--- STORED DATA Enclosed Below ---

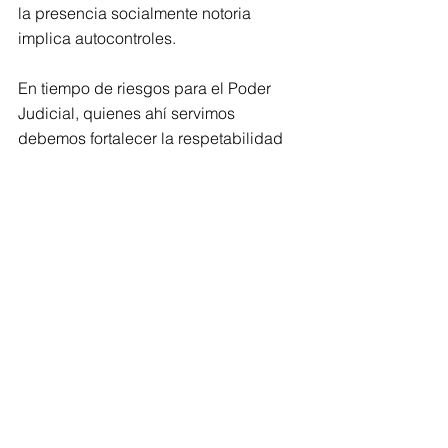
la presencia socialmente notoria 
implica autocontroles.
En tiempo de riesgos para el Poder 
Judicial, quienes ahí servimos 
debemos fortalecer la respetabilidad 
de  nuestros comportamientos  público 
y privado. De otra suerte la fragilidad  
impacta a las instituciones y erosiona 
al Estado democrático de derecho.
Comments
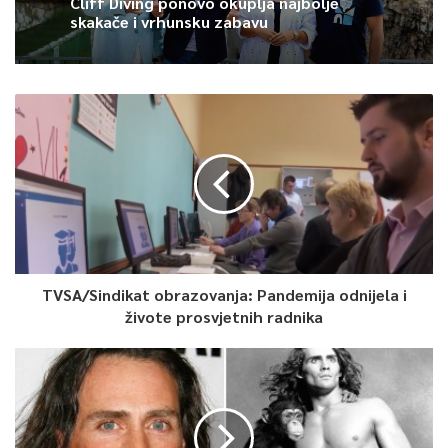
Cliff Diving ponovo okuplja najbolje
skakače i vrhunsku zabavu
TVSA/Sindikat obrazovanja: Pandemija odnijela i
živote prosvjetnih radnika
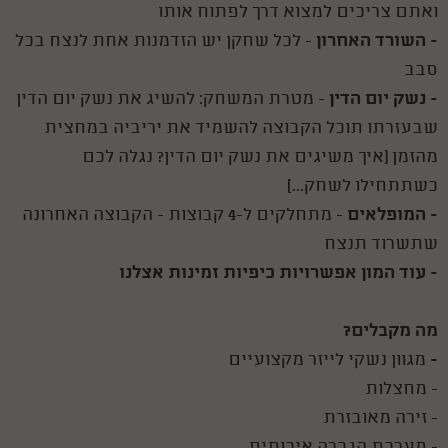
ואתם צריכים למצוא דרך לפתוח אותו
- השורד האחרון
- לכל שחקן יש הזדמנות אחת לנצח בכל
סבב
- נשק יום הדין
- מטרת המשחק: להשיג את נשק יום הדין
שבעזרתו תוכל הקבוצה להשמיד את יריביה במחצית
מהזמן (איך משיגים את נשק יום הדין? נגלה לכם
כשתתחילו לשחק...)
- המופלאים
- מתחלקים ל-4 קבוצות - הקבוצה האחרונה
שתשרוד תנצח
- עוד המון אפשרויות כיפיות זמינות אצלנו
מה מקבלים?
-
מגוון נשקי לייזר מקצועיים
- מחצלות
- זירה מאובזרת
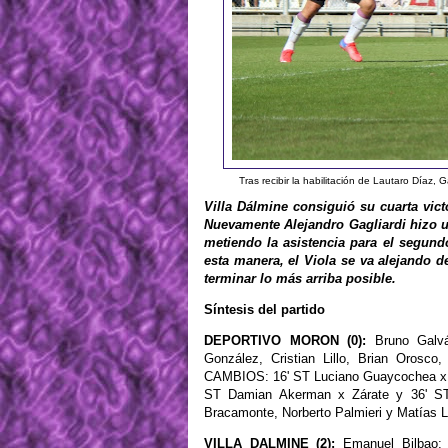
Tras recibir la habilitación de Lautaro Díaz,
Villa Dálmine consiguió su cuarta vic
Nuevamente Alejandro Gagliardi hizo un 
metiendo la asistencia para el segun
esta manera, el Viola se va alejando de
terminar lo más arriba posible.
Síntesis del partido
DEPORTIVO MORON (0):
Bruno Galván
González, Cristian Lillo, Brian Orosco
CAMBIOS: 16' ST Luciano Guaycochea x N
ST Damian Akerman x Zárate y 36' ST 
Bracamonte, Norberto Palmieri y Matías 
VILLA DALMINE (2):
Emanuel Bilbao; 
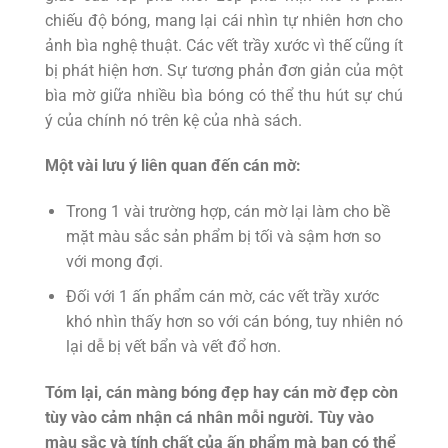
chiếu độ bóng, mang lại cái nhìn tự nhiên hơn cho
ảnh bìa nghệ thuật. Các vết trầy xước vì thế cũng ít
bị phát hiện hơn. Sự tương phản đơn giản của một
bìa mờ giữa nhiều bìa bóng có thể thu hút sự chú
ý của chính nó trên kệ của nhà sách.
Một vài lưu ý liên quan đến cán mờ:
Trong 1 vài trường hợp, cán mờ lại làm cho bề
mặt màu sắc sản phẩm bị tối và sậm hơn so
với mong đợi.
Đối với 1 ấn phẩm cán mờ, các vết trầy xước
khó nhìn thấy hơn so với cán bóng, tuy nhiên nó
lại dễ bị vết bẩn và vết đổ hơn.
Tóm lại, cán màng bóng đẹp hay cán mờ đẹp còn
tùy vào cảm nhận cá nhân mỗi người. Tùy vào
màu sắc và tính chất của ấn phẩm mà bạn có thể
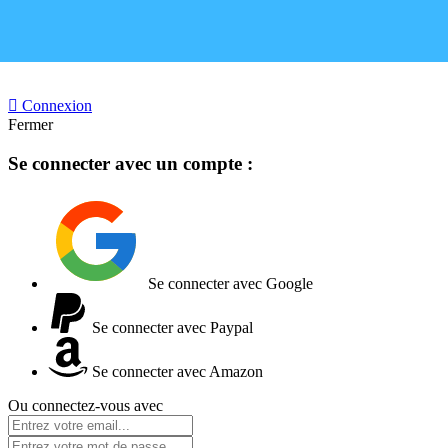

Connexion
Fermer
Se connecter avec un compte :
Se connecter avec Google
Se connecter avec Paypal
Se connecter avec Amazon
Ou connectez-vous avec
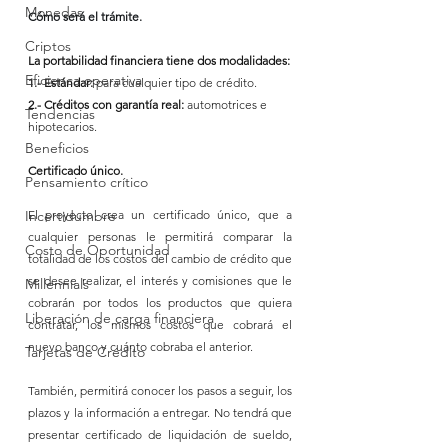
Monedas
Cómo será el trámite.
Criptos
La portabilidad financiera tiene dos modalidades:
Eficienca operativa
1.- Estándar: 
para cualquier tipo de crédito.
2.- Créditos con garantía real: 
automotrices e 
Tendencias
hipotecarios.
Beneficios
Certificado único.
Pensamiento crítico
Incertidumbre
El proyecto crea un certificado único, que a 
cualquier personas le permitirá comparar la 
Costo de Oportunidad
totalidad de los costos del cambio de crédito que 
se desee realizar, el interés y comisiones que le 
Millennials
cobrarán por todos los productos que quiera 
Liberación de carga financiera
contratar, los mismos costos que cobrará el 
nuevo banco y cuánto cobraba el anterior.
Tarjetas de Crédito
También, permitirá conocer los pasos a seguir, los 
plazos y la información a entregar. No tendrá que 
presentar certificado de liquidación de sueldo, 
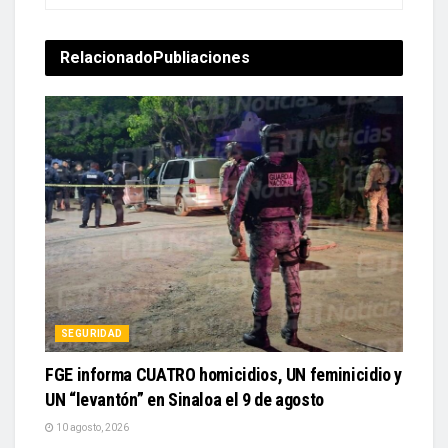
Relacionado
Publiaciones
SEGURIDAD
FGE informa CUATRO homicidios, UN feminicidio y
UN “levantón” en Sinaloa el 9 de agosto
10 agosto, 2026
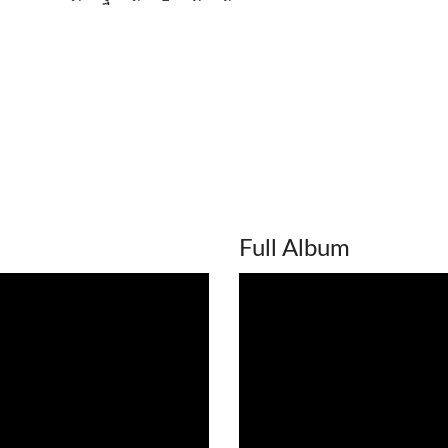
Full Album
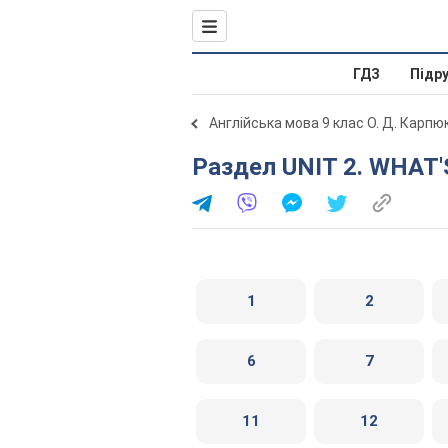
ГДЗ
Підр
Англійська мова 9 клас О. Д. Карпю
Раздел UNIT 2. WHAT
1
2
6
7
11
12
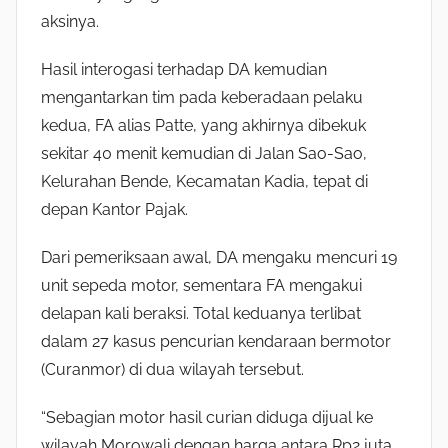
aksinya.
Hasil interogasi terhadap DA kemudian
mengantarkan tim pada keberadaan pelaku
kedua, FA alias Patte, yang akhirnya dibekuk
sekitar 40 menit kemudian di Jalan Sao-Sao,
Kelurahan Bende, Kecamatan Kadia, tepat di
depan Kantor Pajak.
Dari pemeriksaan awal, DA mengaku mencuri 19
unit sepeda motor, sementara FA mengakui
delapan kali beraksi. Total keduanya terlibat
dalam 27 kasus pencurian kendaraan bermotor
(Curanmor) di dua wilayah tersebut.
“Sebagian motor hasil curian diduga dijual ke
wilayah Morowali dengan harga antara Rp2 juta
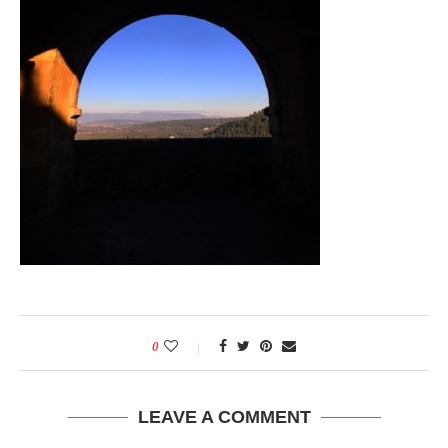
0
LEAVE A COMMENT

--- End of Enclosed STORED DATA ---

Extract every line of text from the material above, copying each one word for word in its original order, and leave the pictures out of your answer.

### [SOLUTION FOR THIS PROBLEM]
la presencia socialmente notoria 
implica autocontroles.
En tiempo de riesgos para el Poder 
Judicial, quienes ahí servimos 
debemos fortalecer la respetabilidad 
de  nuestros comportamientos  público 
y privado. De otra suerte la fragilidad  
impacta a las instituciones y erosiona 
al Estado democrático de derecho.
Comments
Cliff Diving ponovo okuplja najbolje
skakače i vrhunsku zabavu
TVSA/Sindikat obrazovanja: Pandemija odnijela i
živote prosvjetnih radnika
ואתם צריכים למצוא דרך לפתוח אותו
- השורד האחרון
- לכל שחקן יש הזדמנות אחת לנצח בכל
סבב
- נשק יום הדין
- מטרת המשחק: להשיג את נשק יום הדין
שבעזרתו תוכל הקבוצה להשמיד את יריביה במחצית
מהזמן (איך משיגים את נשק יום הדין? נגלה לכם
כשתתחילו לשחק...)
- המופלאים
- מתחלקים ל-4 קבוצות - הקבוצה האחרונה
שתשרוד תנצח
- עוד המון אפשרויות כיפיות זמינות אצלנו
מה מקבלים?
-
מגוון נשקי לייזר מקצועיים
- מחצלות
- זירה מאובזרת
Tras recibir la habilitación de Lautaro Díaz,
Villa Dálmine consiguió su cuarta vic
Nuevamente Alejandro Gagliardi hizo un 
metiendo la asistencia para el segun
esta manera, el Viola se va alejando de
terminar lo más arriba posible.
Síntesis del partido
DEPORTIVO MORON (0):
Bruno Galván
González, Cristian Lillo, Brian Orosco
CAMBIOS: 16' ST Luciano Guaycochea x N
ST Damian Akerman x Zárate y 36' ST 
Bracamonte, Norberto Palmieri y Matías 
VILLA DALMINE (2):
Emanuel Bilbao; 
chiếu độ bóng, mang lại cái nhìn tự nhiên hơn cho
ảnh bìa nghệ thuật. Các vết trầy xước vì thế cũng ít
bị phát hiện hơn. Sự tương phản đơn giản của một
bìa mờ giữa nhiều bìa bóng có thể thu hút sự chú
ý của chính nó trên kệ của nhà sách.
Một vài lưu ý liên quan đến cán mờ:
Trong 1 vài trường hợp, cán mờ lại làm cho bề
mặt màu sắc sản phẩm bị tối và sậm hơn so
với mong đợi.
Đối với 1 ấn phẩm cán mờ, các vết trầy xước
khó nhìn thấy hơn so với cán bóng, tuy nhiên nó
lại dễ bị vết bẩn và vết đổ hơn.
Tóm lại, cán màng bóng đẹp hay cán mờ đẹp còn
tùy vào cảm nhận cá nhân mỗi người. Tùy vào
màu sắc và tính chất của ấn phẩm mà bạn có thể

Connexion
Fermer
Se connecter avec un compte :
Se connecter avec Google
Se connecter avec Paypal
Se connecter avec Amazon
Ou connectez-vous avec
Monedas
Cómo será el trámite.
Criptos
La portabilidad financiera tiene dos modalidades:
Eficienca operativa
1.- Estándar: 
para cualquier tipo de crédito.
2.- Créditos con garantía real: 
automotrices e 
Tendencias
hipotecarios.
Beneficios
Certificado único.
Pensamiento crítico
Incertidumbre
El proyecto crea un certificado único, que a 
cualquier personas le permitirá comparar la 
Costo de Oportunidad
totalidad de los costos del cambio de crédito que 
se desee realizar, el interés y comisiones que le 
Millennials
cobrarán por todos los productos que quiera 
Liberación de carga financiera
contratar, los mismos costos que cobrará el 
nuevo banco y cuánto cobraba el anterior.
Tarjetas de Crédito
También, permitirá conocer los pasos a seguir, los 
plazos y la información a entregar. No tendrá que 
presentar certificado de liquidación de sueldo, 
Relacionado
Publiaciones
SEGURIDAD
FGE informa CUATRO homicidios, UN feminicidio y
UN “levantón” en Sinaloa el 9 de agosto
10 agosto, 2026
Full Album
ГДЗ
Підр
Англійська мова 9 клас О. Д. Карпю
Раздел UNIT 2. WHAT
1
2
6
7
11
12
aksinya.
Hasil interogasi terhadap DA kemudian
mengantarkan tim pada keberadaan pelaku
kedua, FA alias Patte, yang akhirnya dibekuk
sekitar 40 menit kemudian di Jalan Sao-Sao,
Kelurahan Bende, Kecamatan Kadia, tepat di
depan Kantor Pajak.
Dari pemeriksaan awal, DA mengaku mencuri 19
unit sepeda motor, sementara FA mengakui
delapan kali beraksi. Total keduanya terlibat
dalam 27 kasus pencurian kendaraan bermotor
(Curanmor) di dua wilayah tersebut.
“Sebagian motor hasil curian diduga dijual ke
wilayah Morowali dengan harga antara Rp2 juta
0
LEAVE A COMMENT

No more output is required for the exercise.